*Texte à lire:*

▼▼▼

« But, for mine own art, It as Greek to me* »

par Philippe Weber, Responsable Etudes et Stratégie chez CPR AM

« Les querelles ne dureraient pas longtemps, si le tort n’était que d’un côté » La Rochefoucauld La situation est de plus en plus mouvante après le « non » donné par le peuple grec au référendum ! En effet, l’environnement était déjà incertain et difficile, nous voici désormais dans l’inconnu. Après le défaut sur une échéance due au FMI, la Grèce refuse la proposition faite par les « institutions » (Commission, BCE et FMI) le 25 juin dernier.

Le deuxième plan d’aide ne peut donc pas être prolongé, il faudra mettre sur pied un troisième plan d’aide – qui n’a pas besoin d’être construit ex nihilo, il est vrai : on peut reprendre une part des dispositions du 25 juin, au moins celles que la Grèce elle-même avait avancées avant que sa copie ne lui soit, au sens propre du terme, retournée corrigée en rouge, méthode sommaire (quoique venant d’un logiciel bien connu de traitement de texte) qui a sans doute joué un rôle dans la convocation du référendum (les réticences d’une partie des soutiens de M. Tsipras ont sans doute joué également). Cela étant, d’un point de vue institutionnel, il sera plus long et compliqué de valider un troisième plan que de prolonger un deuxième déjà en place…

La situation est donc la pire qu’on aurait pu imaginer ?

▲▲▲

*Jeu de données:*

▼▼▼

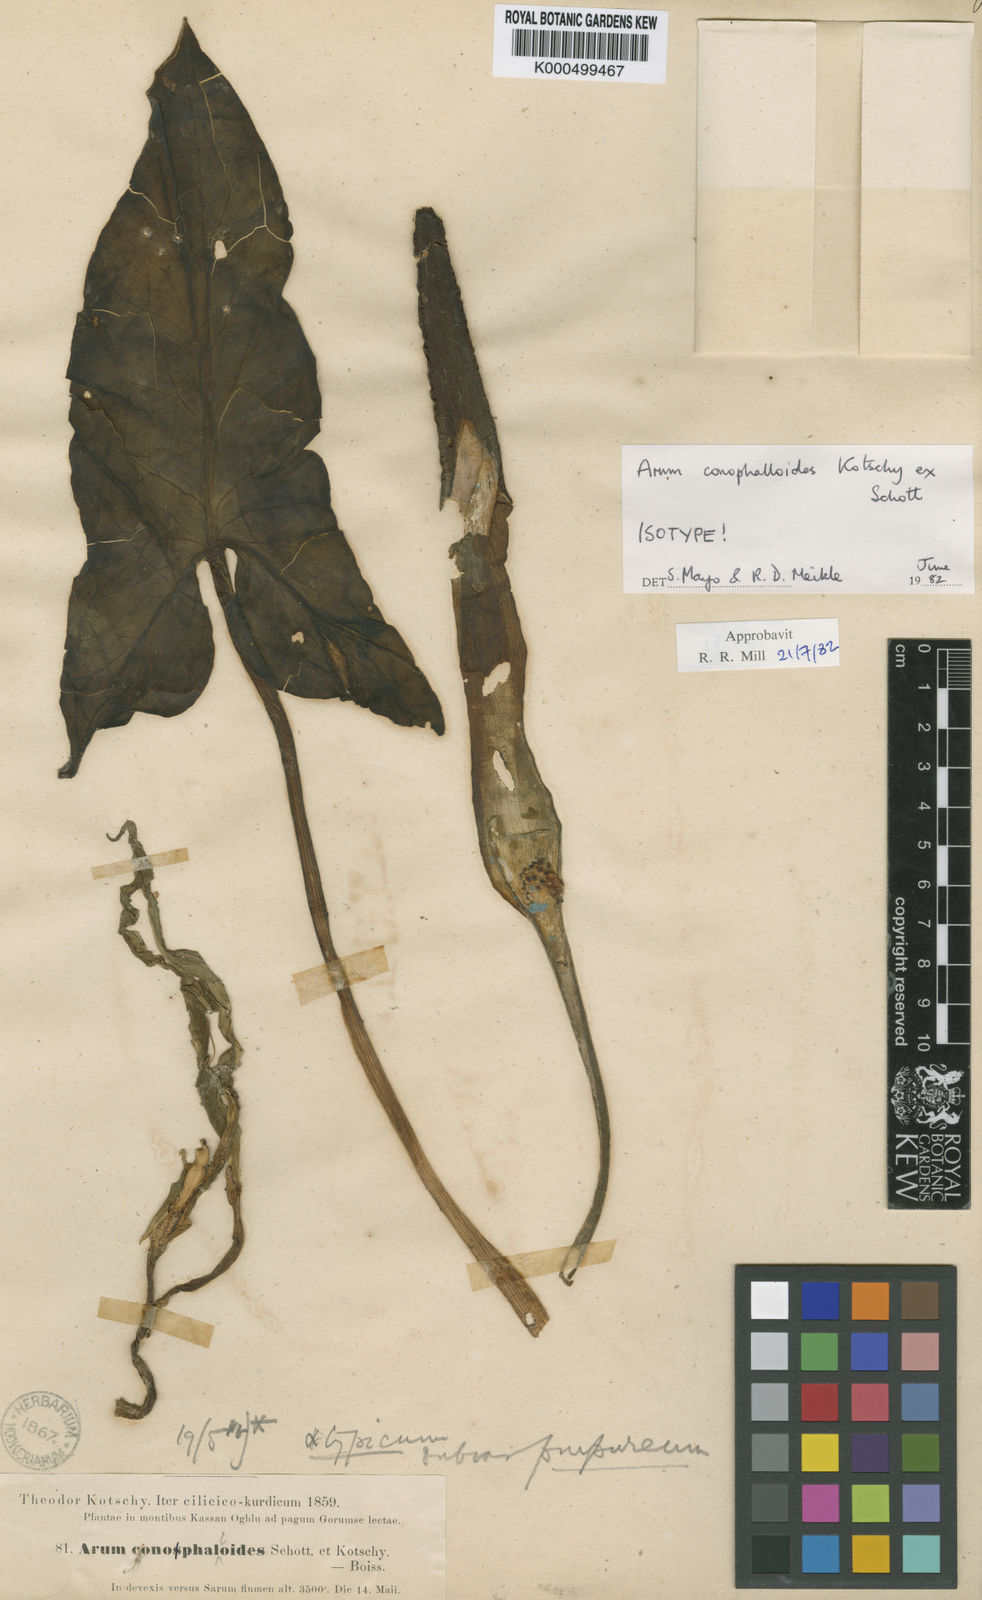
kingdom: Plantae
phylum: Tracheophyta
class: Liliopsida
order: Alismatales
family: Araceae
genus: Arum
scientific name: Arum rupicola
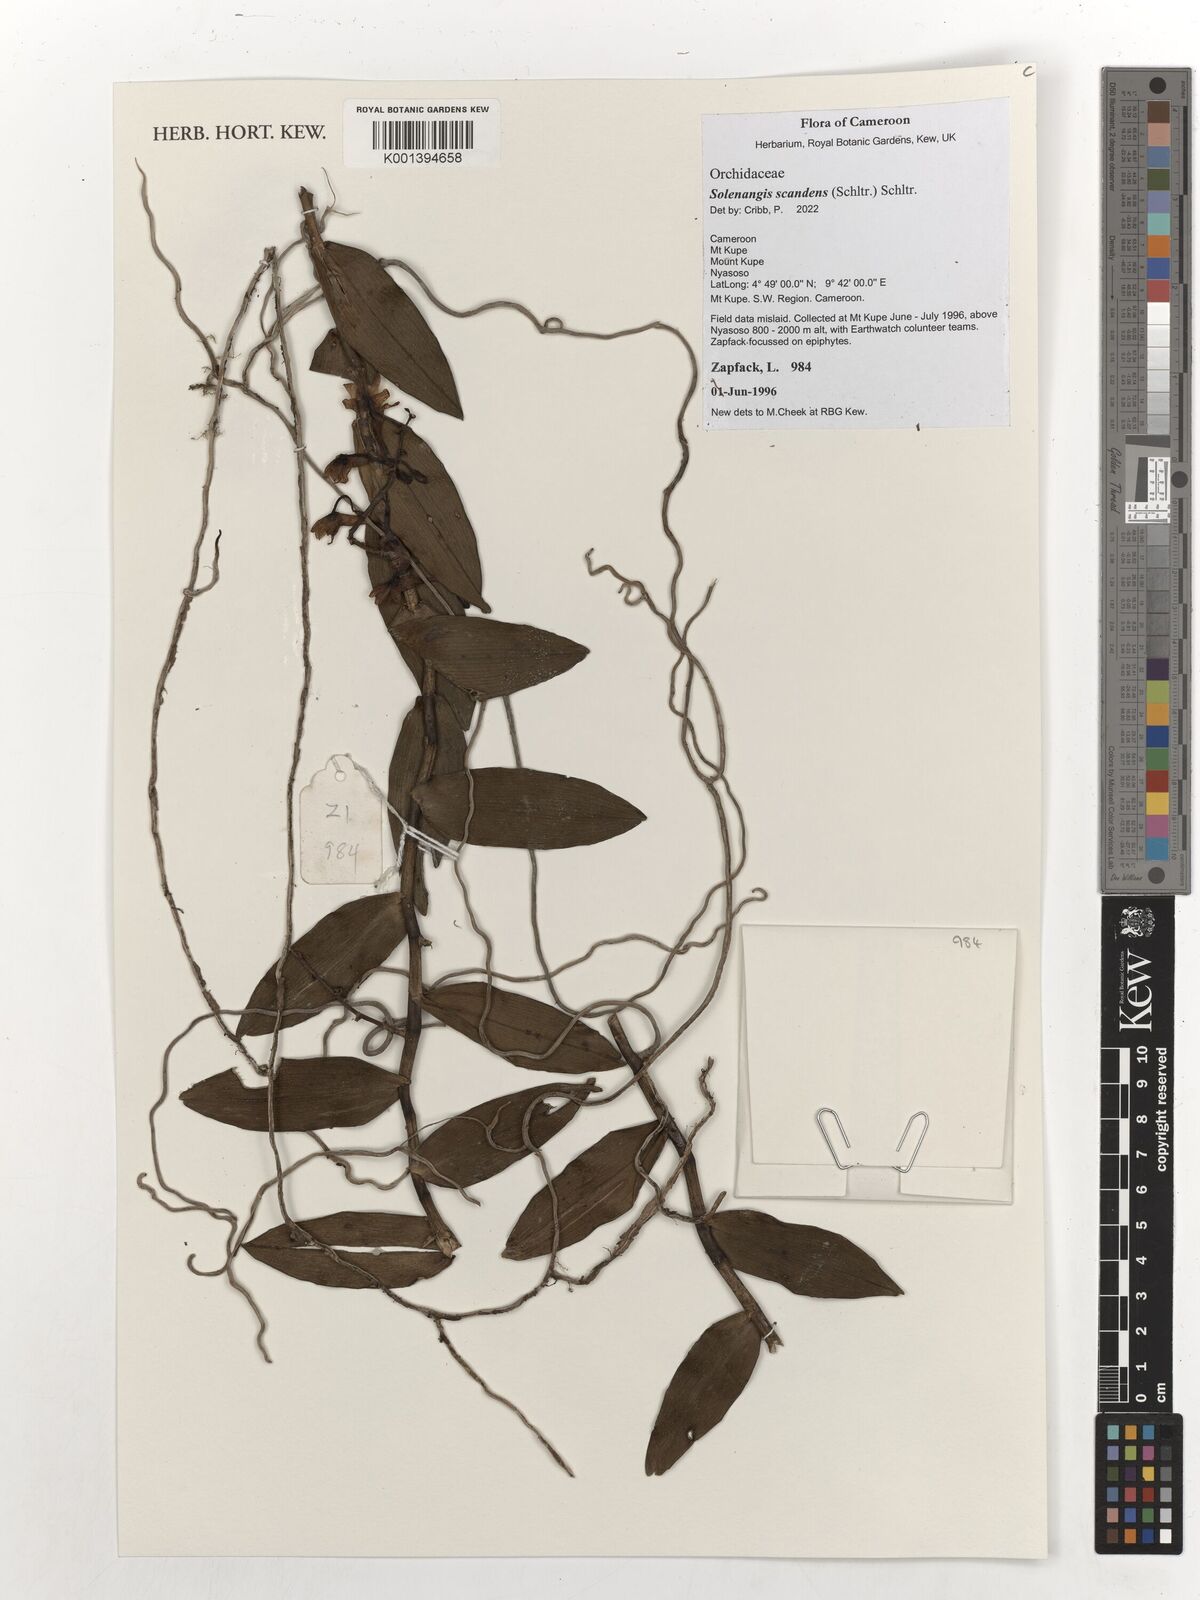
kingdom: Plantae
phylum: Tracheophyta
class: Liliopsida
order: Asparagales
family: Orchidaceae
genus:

▲▲▲

*Consigne écrite 1:*
D'après le texte sur la crise grecque, quelles institutions avaient fait la proposition du 25 juin que la Grèce a refusée ?
*Consigne écrite 2:*
Reprenez le texte sur la crise grecque à sa dernière phrase et rédigez la suite.

*Bonne réponse 1:*
La Commission, la BCE et le FMI.

*Bonne réponse 2:*
Au point où on en était, non : un résultat serré aurait sans doute été encore plus dangereux, car la légitimité en aurait été moins nette. Et un « oui », donc un désaveu du gouvernement, aurait provoqué la chute de M. Tsipras : ce renversement d’un gouvernement démocratiquement élu aurait pu être interprété, sans que cela soit totalement dénué de fondement, comme le résultat de pressions extérieures de la part d’autorités non élues. Au demeurant, le plus consternant dans tout cela reste qu’il ait été impossible d’arriver à un accord : c’est à croire que personne n’y a mis de réelle bonne volonté.

Quels sont aujourd’hui les risques ?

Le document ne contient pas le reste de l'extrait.